Hamblin’s book is fascinating, and discusses interactions between environmental science and the military far beyond just the IGY, so I’ll let you read it for yourself if you’re interested.
For all the reference to sea level rise in the BBC documentary, global warming wasn’t explicitly high on the agenda in the IGY. Still, it offered opportunities to nurture research projects that has proved vital to our modern understanding of climate change. As mentioned in an earlier post on David Keeling, researchers interested in tracking the concentration of carbon dioxide in our atmosphere took advantage of some of the IGY money floating around to set up a research base in Mauna Loa, a centre which continues to collect data to this day.
IGY was a lot more than just the 18 months it ran. The years running up to it were crucial as a range of international scientific organisations worked together to plan the event, cementing relationships as they also built instruments, projects and research bases. And the IGY was always meant to have lasting impacts too. Central to the IGY, was the establishment of three data centres. Data collected in the 1932 polar year had been lost due to the Second World War, and new concern about how the ‘Iron Curtain’ was limiting scientific debate. As part of building the IGY they established the World Data Center system – one part housed in the USA, another in the Soviet Union, and a third divided up between countries in Europe, Australia, and Japan. Each host country agreed to keep to the IGY principle of open exchange of data between nations, and the idea was that each centre would eventually have a complete archive of IGY data. If one centre was lost, there'd still be a record. This data still lives on, managed by the International Council for Science.
Also established as part of the IGY was the Halley Research Station in Antarctica. There’s a lot we humans now know that we wouldn’t if it wasn’t for that base – the hole in the ozone layer, for example (though that’s another story...). Another key spinoff of the IGY was the Antarctic Treaty, establishing that part of the planet for peace and scientific research. Like IGY itself, there’s a lot of beauty in the simple principles of science diplomacy at work here, and also a lot more going on behind it too. And, while we’re listing IGY legacies, there was Sputnik too – inspiring, significant, and drenched in Cold War politics.
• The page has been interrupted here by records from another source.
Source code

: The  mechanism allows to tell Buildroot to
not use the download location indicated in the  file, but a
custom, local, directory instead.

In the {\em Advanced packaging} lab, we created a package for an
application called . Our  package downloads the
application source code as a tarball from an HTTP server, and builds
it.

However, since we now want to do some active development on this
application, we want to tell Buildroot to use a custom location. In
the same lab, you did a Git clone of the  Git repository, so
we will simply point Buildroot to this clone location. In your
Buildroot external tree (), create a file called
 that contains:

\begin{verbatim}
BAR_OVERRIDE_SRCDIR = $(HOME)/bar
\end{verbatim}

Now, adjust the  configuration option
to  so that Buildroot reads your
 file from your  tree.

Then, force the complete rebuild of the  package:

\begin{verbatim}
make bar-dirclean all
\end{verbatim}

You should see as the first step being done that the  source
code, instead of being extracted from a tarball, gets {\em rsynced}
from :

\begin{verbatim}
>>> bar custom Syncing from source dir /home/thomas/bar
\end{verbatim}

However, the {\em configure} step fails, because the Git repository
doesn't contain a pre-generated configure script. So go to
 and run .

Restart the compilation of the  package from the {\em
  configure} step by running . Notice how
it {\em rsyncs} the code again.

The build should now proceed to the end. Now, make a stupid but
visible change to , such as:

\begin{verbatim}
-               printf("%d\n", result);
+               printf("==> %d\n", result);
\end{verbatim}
It’s questionable whether the money needed for something as big as the IGY would have been put up in a more peaceful world. Then again, as decades of pacifist slogans have told us, less war might well mean more money for research, so who’s to know. What we do know is that it wasn’t nearly as simple a matter as old Second World War technology being given the chance to be put to peaceful ends, or the world coming together despite the tensions of the Cold War period with a pure devotion to science. There was a lot more going on.
The cultural impact of the IGY is perhaps less than you’d want from such a massive scientific project – Sputnik inspired all sorts of cultural impacts, and Halley’s had it’s fair share too, as has Keeling’s CO2 measurement, but IGY itself is harder to trace. Still, there’s an interesting song about it from the 1980s, by Don Fagin. I.G.Y. (what a beautiful world) sings for the hope of sunshine-powered cities, a tunnel between Paris and New York, and, er, “spandex jackets for everyone”. It’s a slightly ironic and nostalgic hope, as if we naïve to even want or imagine such a glorious future in the first place. Which analysis you prefer maybe depends on how much you want a spandex jacket, or how comfortable you feel about the funding of environmental science letting itself be used as a cloak for military endeavours.
There's an exhibition about the IGY at the Polar Museum, Cambridge, until the 9th September 2017.